> [Page images and extracted text]
:::::

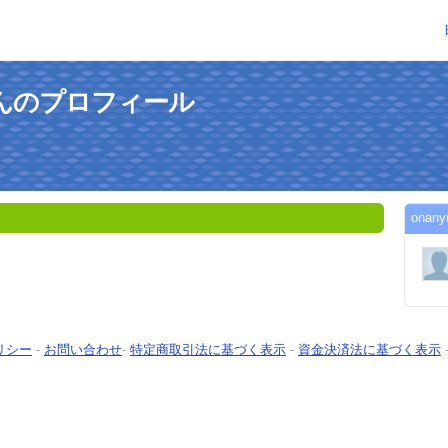
sさんのプロフィール
ona
リシー
-
お問い合わせ
-
特定商取引法に基づく表示
-
資金決済法に基づく表示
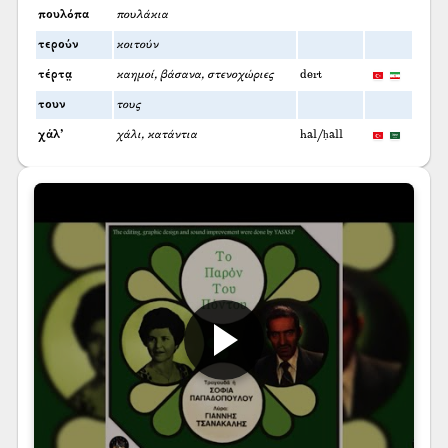
πουλόπα
πουλάκια
τερούν
κοιτούν
τέρτα̤
καημοί, βάσανα, στενοχώριες
dert
τουν
τους
χάλ’
χάλι, κατάντια
hal/ḥall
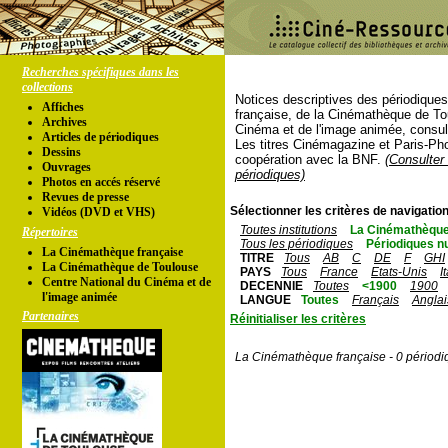
Recherches spécifiques dans les
collections
Notices descriptives des périodique
Affiches
française, de la Cinémathèque de To
Archives
Cinéma et de l'image animée, consul
Articles de périodiques
Les titres Cinémagazine et Paris-Ph
Dessins
coopération avec la BNF.
(Consulter 
Ouvrages
périodiques)
Photos en accés réservé
Revues de presse
Sélectionner les critères de navigation
Vidéos (DVD et VHS)
Toutes institutions
La Cinémathèque
Répertoires
Tous les périodiques
Périodiques n
La Cinémathèque française
TITRE
Tous
AB
C
DE
F
GHI
La Cinémathèque de Toulouse
PAYS
Tous
France
Etats-Unis
I
Centre National du Cinéma et de
DECENNIE
Toutes
<1900
1900
l'image animée
LANGUE
Toutes
Français
Anglai
Partenaires
Réinitialiser les critères
La Cinémathèque française - 0 périodi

:::::

> [Work instruction] Where an entry holds a picture, leave the picture out and output the rest exactly.

> [Worked solution]
sさんのプロフィール
ona
リシー
-
お問い合わせ
-
特定商取引法に基づく表示
-
資金決済法に基づく表示
πουλόπα
πουλάκια
τερούν
κοιτούν
τέρτα̤
καημοί, βάσανα, στενοχώριες
dert
τουν
τους
χάλ’
χάλι, κατάντια
hal/ḥall
Recherches spécifiques dans les
collections
Notices descriptives des périodique
Affiches
française, de la Cinémathèque de To
Archives
Cinéma et de l'image animée, consul
Articles de périodiques
Les titres Cinémagazine et Paris-Ph
Dessins
coopération avec la BNF.
(Consulter 
Ouvrages
périodiques)
Photos en accés réservé
Revues de presse
Sélectionner les critères de navigation
Vidéos (DVD et VHS)
Toutes institutions
La Cinémathèque
Répertoires
Tous les périodiques
Périodiques n
La Cinémathèque française
TITRE
Tous
AB
C
DE
F
GHI
La Cinémathèque de Toulouse
PAYS
Tous
France
Etats-Unis
I
Centre National du Cinéma et de
DECENNIE
Toutes
<1900
1900
l'image animée
LANGUE
Toutes
Français
Anglai
Partenaires
Réinitialiser les critères
La Cinémathèque française - 0 périodi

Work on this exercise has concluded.